I usually post here when I have a question or a problem or just a "that's great" comment.

This time, it's a praise for a piece of gear I purchased a year or so ago: a Rotozip with diamond cutting wheel.

The wheel is pretty expensive and I wondered just how long it would last before I had to purchase a new one.

Over the past year, I used it to cut everything from steel to concrete and it's still going strong.

With trepidation, I keep using it, wondering when the wheel will break apart and hit my face shield, like so many Dremel cuttoff wheels have.

Yet, it is still cutting and I'd be lost now without it.


I'm sort of puzzled as to why it lasts so long.

I've got a wet tile cutter that requires water when cutting tiles, yet the Rotozip diamond cutter does not require water. 


Dave V.


----------



## Semper Vaporo (Jan 2, 2008)

I use diamond impregnated "Cut-Off" wheels in my Dremmel MotoTool.
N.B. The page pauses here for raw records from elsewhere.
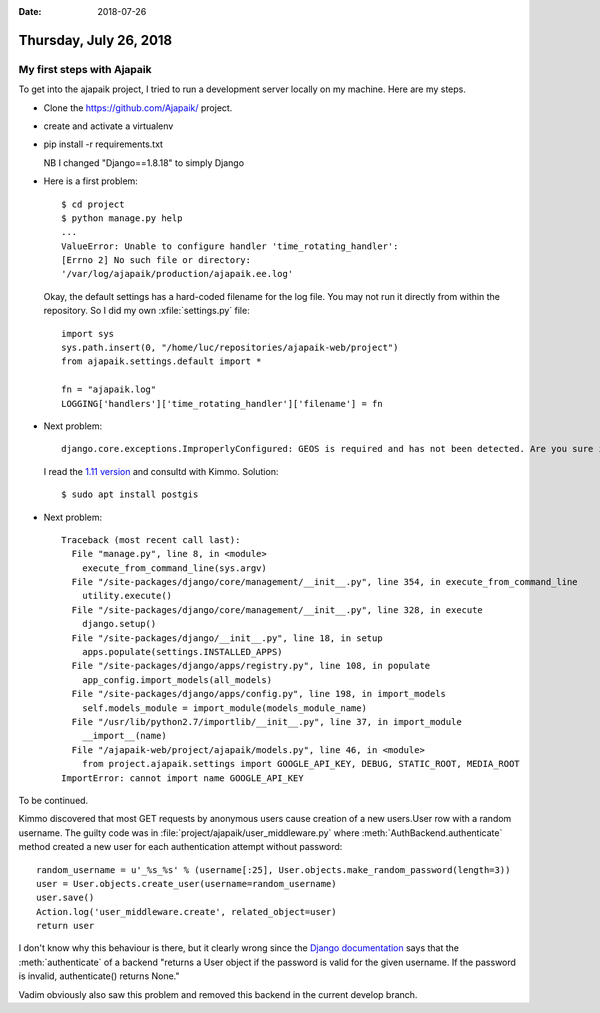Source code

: :date: 2018-07-26

=======================
Thursday, July 26, 2018
=======================

My first steps with Ajapaik
===========================

To get into the ajapaik project, I tried to run a development server
locally on my machine.  Here are my steps.


- Clone the https://github.com/Ajapaik/ project.
  
- create and activate a virtualenv
  
- pip install -r requirements.txt
  
  NB I changed "Django==1.8.18" to simply Django

- Here is a first problem::

    $ cd project
    $ python manage.py help
    ...
    ValueError: Unable to configure handler 'time_rotating_handler':
    [Errno 2] No such file or directory:
    '/var/log/ajapaik/production/ajapaik.ee.log'

    
  Okay, the default settings has a hard-coded filename for the log
  file. You may not run it directly from within the repository. So I
  did my own :xfile:`settings.py` file::

    import sys
    sys.path.insert(0, "/home/luc/repositories/ajapaik-web/project")
    from ajapaik.settings.default import *

    fn = "ajapaik.log"
    LOGGING['handlers']['time_rotating_handler']['filename'] = fn

- Next problem::
  
    django.core.exceptions.ImproperlyConfigured: GEOS is required and has not been detected. Are you sure it is installed? See also https://docs.djangoproject.com/en/1.8/ref/contrib/gis/install/geolibs/

  I read the `1.11 version
  <https://docs.djangoproject.com/en/1.11/ref/contrib/gis/install/geolibs/>`__ and consultd with Kimmo. Solution::

    $ sudo apt install postgis

- Next problem::

    Traceback (most recent call last):
      File "manage.py", line 8, in <module>
        execute_from_command_line(sys.argv)
      File "/site-packages/django/core/management/__init__.py", line 354, in execute_from_command_line
        utility.execute()
      File "/site-packages/django/core/management/__init__.py", line 328, in execute
        django.setup()
      File "/site-packages/django/__init__.py", line 18, in setup
        apps.populate(settings.INSTALLED_APPS)
      File "/site-packages/django/apps/registry.py", line 108, in populate
        app_config.import_models(all_models)
      File "/site-packages/django/apps/config.py", line 198, in import_models
        self.models_module = import_module(models_module_name)
      File "/usr/lib/python2.7/importlib/__init__.py", line 37, in import_module
        __import__(name)
      File "/ajapaik-web/project/ajapaik/models.py", line 46, in <module>
        from project.ajapaik.settings import GOOGLE_API_KEY, DEBUG, STATIC_ROOT, MEDIA_ROOT
    ImportError: cannot import name GOOGLE_API_KEY
    

To be continued.    





Kimmo discovered that most GET requests by anonymous users cause
creation of a new users.User row with a random username.  The guilty
code was in :file:`project/ajapaik/user_middleware.py` where
:meth:`AuthBackend.authenticate` method created a new user for each
authentication attempt without password::

        random_username = u'_%s_%s' % (username[:25], User.objects.make_random_password(length=3))
        user = User.objects.create_user(username=random_username)
        user.save()
        Action.log('user_middleware.create', related_object=user)
        return user

I don't know why this behaviour is there, but it clearly wrong since
the `Django documentation
<https://docs.djangoproject.com/en/1.8/topics/auth/default/#django.contrib.auth.authenticate>`__
says that the :meth:`authenticate` of a backend "returns a User object
if the password is valid for the given username. If the password is
invalid, authenticate() returns None."

Vadim obviously also saw this problem and removed this backend in the
current develop branch.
They are just a wee bit smaller in diameter and thinner than the usual stone(?) cut-off disks that break/shatter so easily. They work great for both cutting and grinding. I have managed to wear some of them out cutting glass and some alloys of stainless steel. The diamond grit is held on by a nickel plating and does eventually wear out.

I tried drilling a 1/8 inch hole in glass using a "shaping" bit of the diamond grit variety. It got just barely 1/32 of an inch into the glass and it quit advancing. A quick check of the bit revealed that the grit was all gone! I was not using water or any sort of lubricant. (I got another bit and started drilling again and learned that you cannot drill a hole in Tempered Glass! Kaboom! Lots of glass nuggets and no more window pane! My son was holding the other end of the car window and his legs "cast a shadow" in the otherwise uniform scattering of glass nuggets on the floor!)


----------